White House releases final Precision Medicine Initiative data security framework
The White House unveiled the final data security framework for its Precision Medicine Initiative on Wednesday.
The framework, which was outlined by Health and Human Services Secretary Sylvia Burwell and Assistant to the President for Homeland Security and Counterterrorism Lisa O. Monaco, provides risk management guidelines to achieve PMI principles and applies to all participating institutions.
According to the authors there are eight guidelines in the framework: a 'participant first' system; identify key risks; provide clear expectations; share experiences; recognize rapidly-evolving security needs; best security practices; act responsibly; and preserve data integrity.
"We recognize that there is no 'one-size-fits-all' approach to managing data security," the authors wrote. The broad framework, instead, is meant to be "adaptable and responsive to the needs of multiple participating PMI groups."

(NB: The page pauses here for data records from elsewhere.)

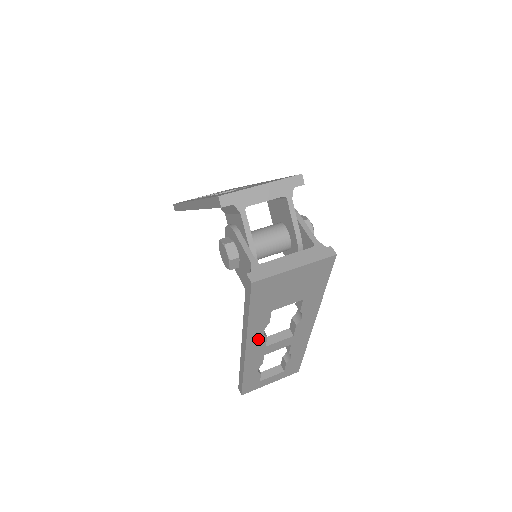
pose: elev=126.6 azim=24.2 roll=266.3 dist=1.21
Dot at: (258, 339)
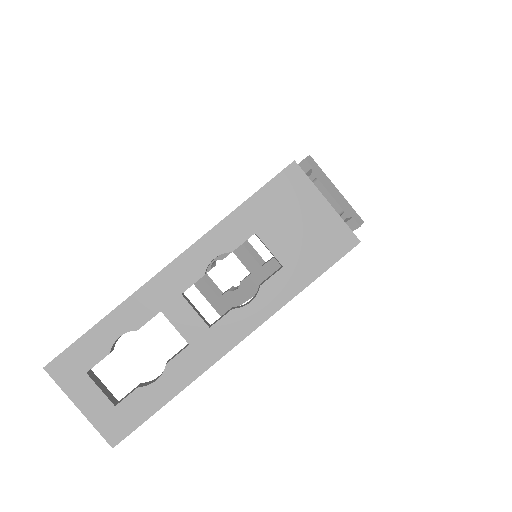
Dot at: (197, 264)
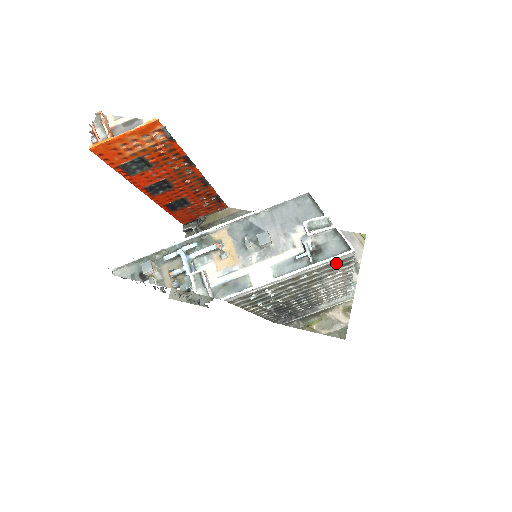
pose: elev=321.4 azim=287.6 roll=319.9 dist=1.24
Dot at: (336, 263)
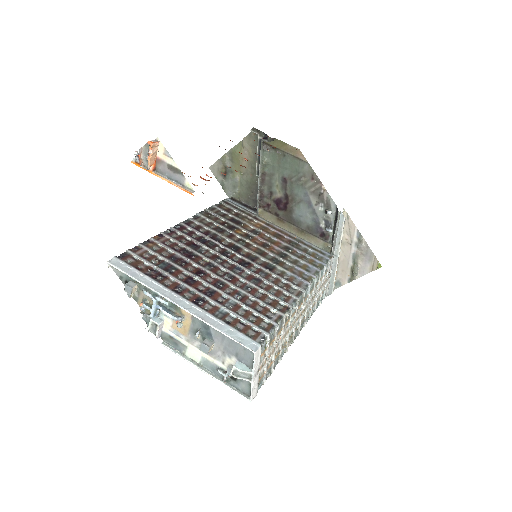
Dot at: occluded
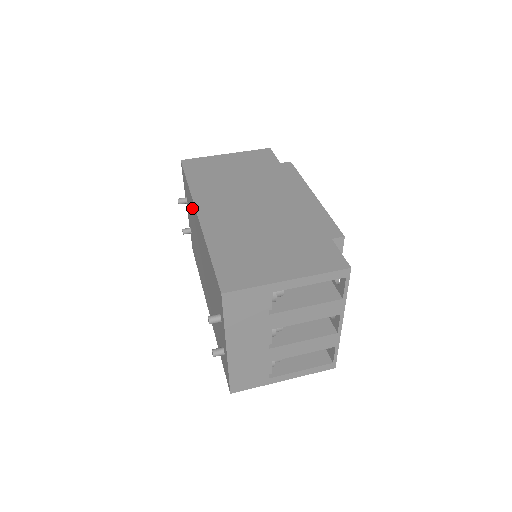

The 10-page, final version of the framework expands on the National Institute of Standards and Technology Cybersecurity Framework and is meant to be "tailored to meet organization-specific requirements."
According to the authors, there are five steps involved in achieving PMI principles; identify an overall security plan; protect data through access control and education; detection of auditing events and anomaly reporting; incident response; and incident and breach recovery plan.

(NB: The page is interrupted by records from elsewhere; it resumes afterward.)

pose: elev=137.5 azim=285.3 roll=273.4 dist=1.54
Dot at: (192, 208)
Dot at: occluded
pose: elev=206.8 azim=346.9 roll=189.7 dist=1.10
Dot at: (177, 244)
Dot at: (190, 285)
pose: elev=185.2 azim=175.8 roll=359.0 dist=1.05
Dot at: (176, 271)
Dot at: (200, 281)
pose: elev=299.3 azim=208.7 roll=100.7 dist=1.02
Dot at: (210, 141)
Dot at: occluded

While "nothing in this document is intended to preclude the public posting of appropriate non-identifiable, non-individual level information, such as aggregate research data, research findings, and information about ongoing research studies," according to the authors, it's designed to assist each organization as it conducts its own comprehensive risk assessment.
"Our greatest asset in PMI is the data that participants contribute," Burwell and Monaco wrote in a blog post announcing the final framework. "And we want to make sure participants know that their data is protected."
The Office of the National Coordinator for Health Information Technology and the Office for Civil Rights will partner with NIST and other federal organizations and stakeholders to release a precision medicine-specific guide for the the NIST Cybersecurity Framework by the end of this year.